Even though South Africa’s feisty journalists will push back against any attempt to censor them, China is still likely to end up with more power to shape the media in Africa’s wealthiest country.
“I do not think the Chinese authorities will crudely impose their views on our media, as they do on much of their own, but I do think that they are likely to try and influence it for a more sympathetic view of themselves and the ANC government,” said Anton Harber, a journalism professor at the University of the Witwatersrand in South Africa, who has reported extensively on the Chinese investments.
“It is my view that the ANC is working with their Chinese allies – ruling party to ruling party, in the way the Chinese government so often works – to increase their influence in our local media and counter what they view as a hostile media sector.”
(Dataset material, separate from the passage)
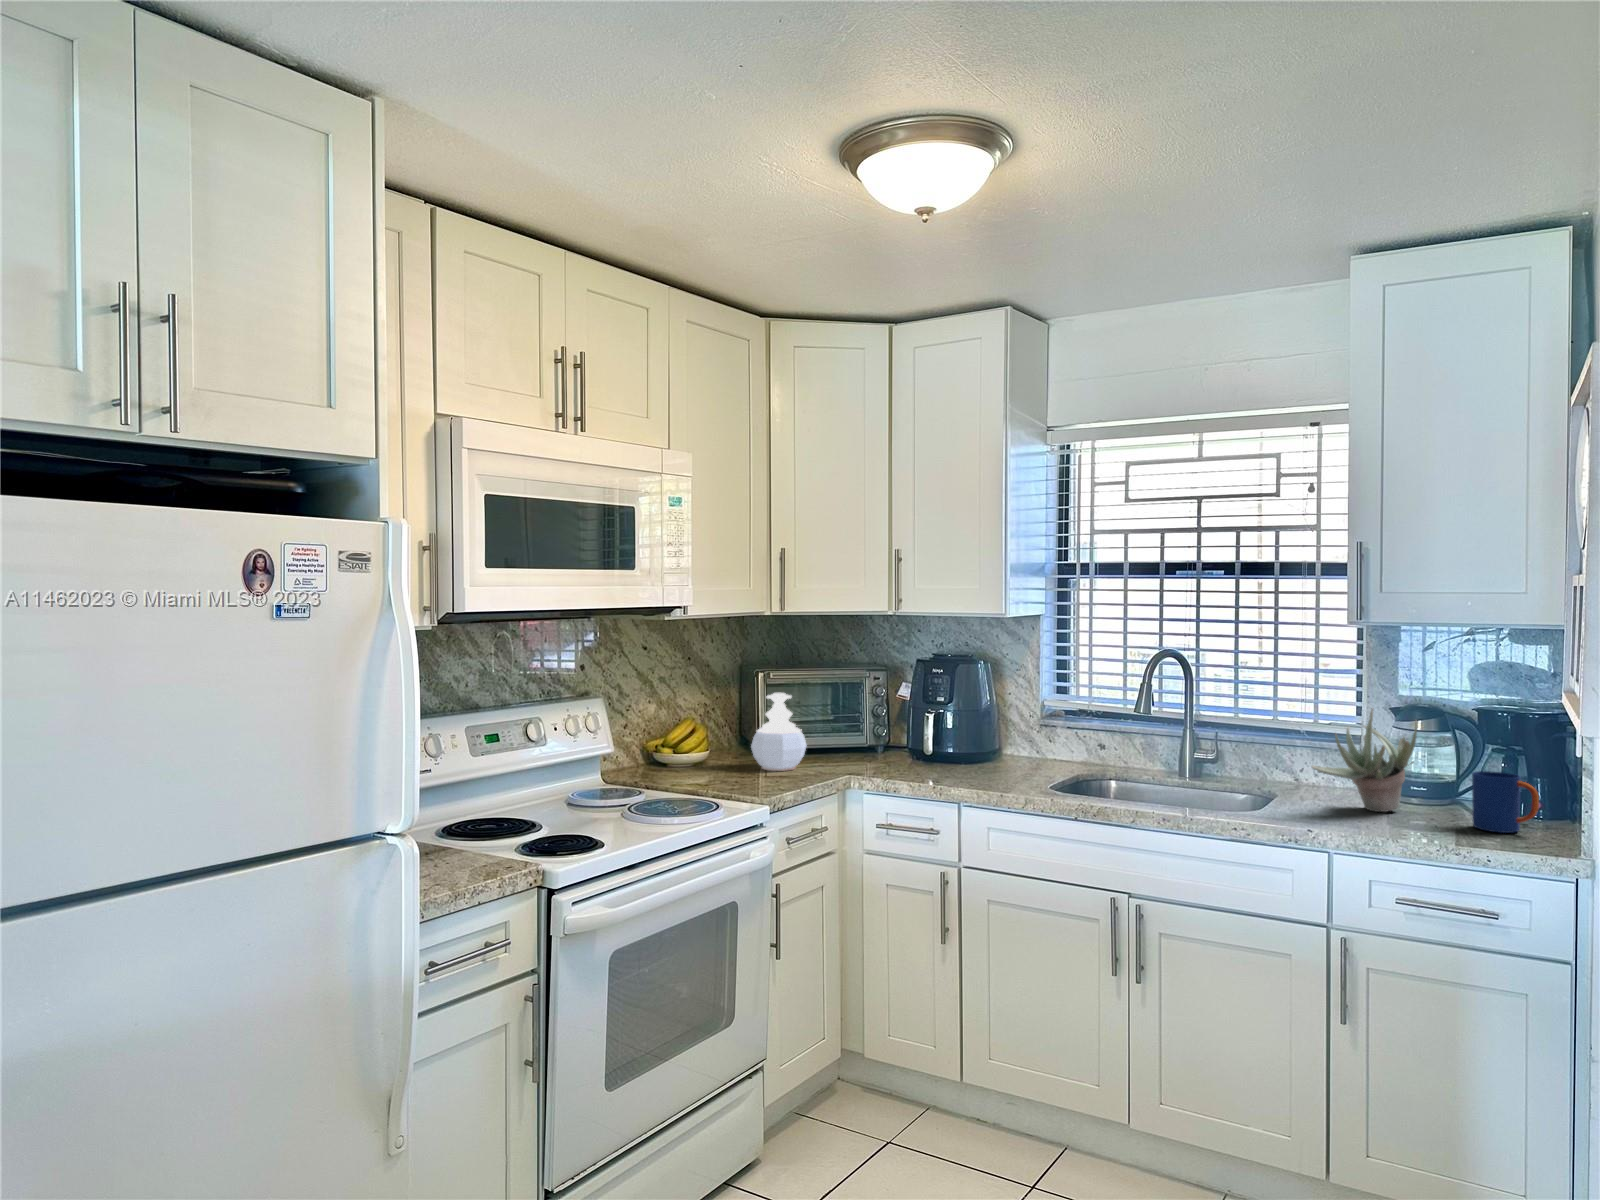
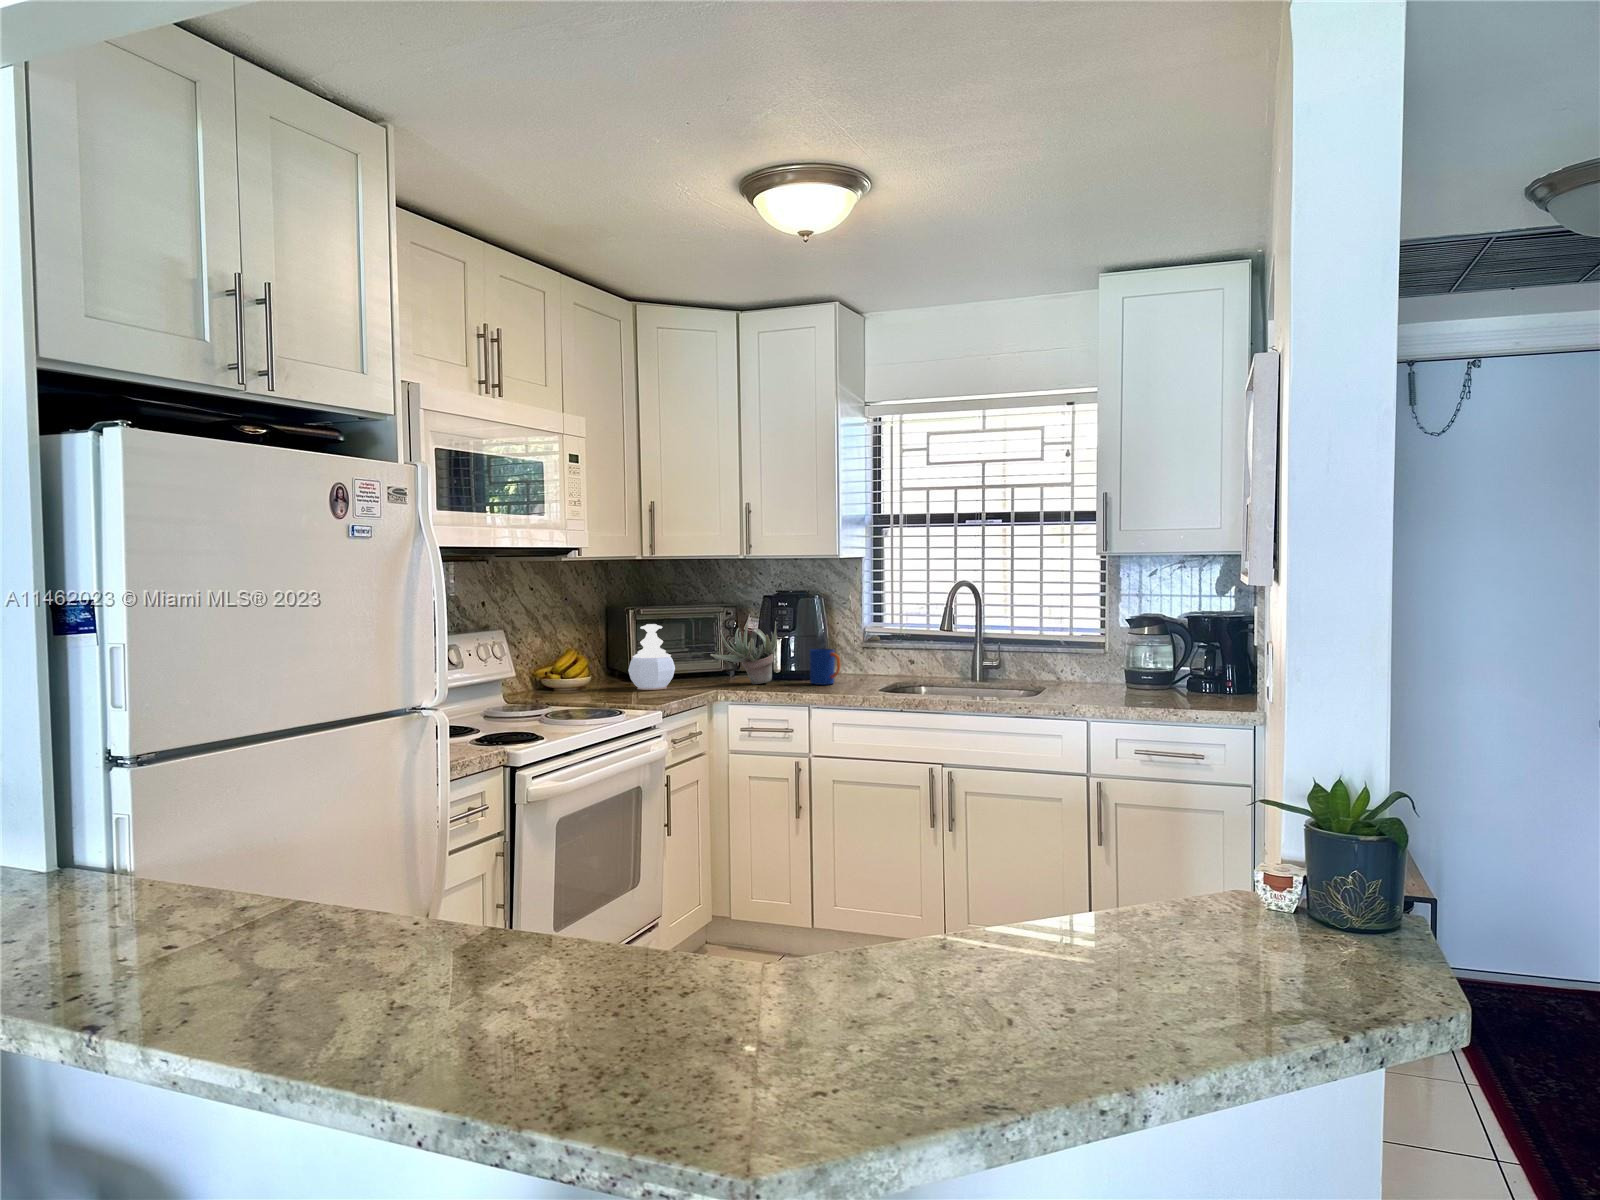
succulent plant: present [1312,708,1417,812] -> present [711,614,777,684]
mug: present [1472,771,1539,833] -> present [809,649,840,685]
Meanwhile, other Chinese media investors are gaining a bigger foothold across Africa. A Chinese company, StarTimes, purchased a controlling stake in South African satellite television provider TopTV this year, adding to its presence in 13 other African countries. The state-run radio broadcaster, China Radio International, has FM stations in three East African cities, while its AM channel covers all of Kenya.
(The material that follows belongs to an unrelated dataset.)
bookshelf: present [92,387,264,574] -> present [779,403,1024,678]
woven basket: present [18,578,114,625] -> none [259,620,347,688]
China’s leading English-language state newspaper, China Daily, created an Africa edition last December, published in Nairobi and distributed on Kenya Airways flights and other venues. China has also launched a monthly magazine, ChinAfrica, based in Johannesburg.
China’s state news agency, Xinhua, has nearly 30 bureaus in Africa, along with its own television channel. It provides news bulletins for 17-million Kenyan cellphones, while CCTV provides a mobile TV service called I Love Africa. African journalists and press officers are often invited on all-expenses-paid “training” sessions in Beijing, as part of Chinese aid programs that give short-term training to 30,000 Africans and full university scholarships to another 18,000.
In Zimbabwe, CCTV provided new equipment for the state television monopoly, allowing it to broadcast President Robert Mugabe’s campaign rallies for many hours during the July election campaign. China also supplied giant television screens for Zimbabwe’s main cities, so that government information could be broadcast on the streets.
The centrepiece of China’s media empire is its new CCTV hub in Nairobi and its flagship show, Africa Live. With its staff of about 100 people (about 40 of whom are Chinese), and correspondents in 14 bureaus, the show is intended to compete with BBC and CNN.
Top executives of CCTV in Nairobi declined requests for an interview. But speaking on condition of anonymity, their journalists said the Africa headquarters is extremely well-financed, with state-of-the-art equipment and salaries double the Kenyan norm.
Its content, however, is often simplistic and condescending. It produced a documentary, for example, called Glamorous Kenya that portrayed the country as “a land of mystery” and “kingdom of animals.” It gives consistently glowing coverage of Chinese trade and aid in Africa, including frequent stories about the two dozen Confucius Institutes that provide Chinese language training across Africa.
News scripts are carefully vetted by Chinese editors, the journalists say, and there are instructions to avoid any negative coverage of Chinese leaders at summits. Some journalists are docked pay if their reports are considered “poor.”
When a CCTV reporter quoted Zambian mine workers who were angry at their Chinese employer, his story was shelved. And when Muslims protested against the Ethiopian government, the CCTV correspondent wondered whether to cover the street protests. His bosses swiftly vetoed it. “No religion,” they said.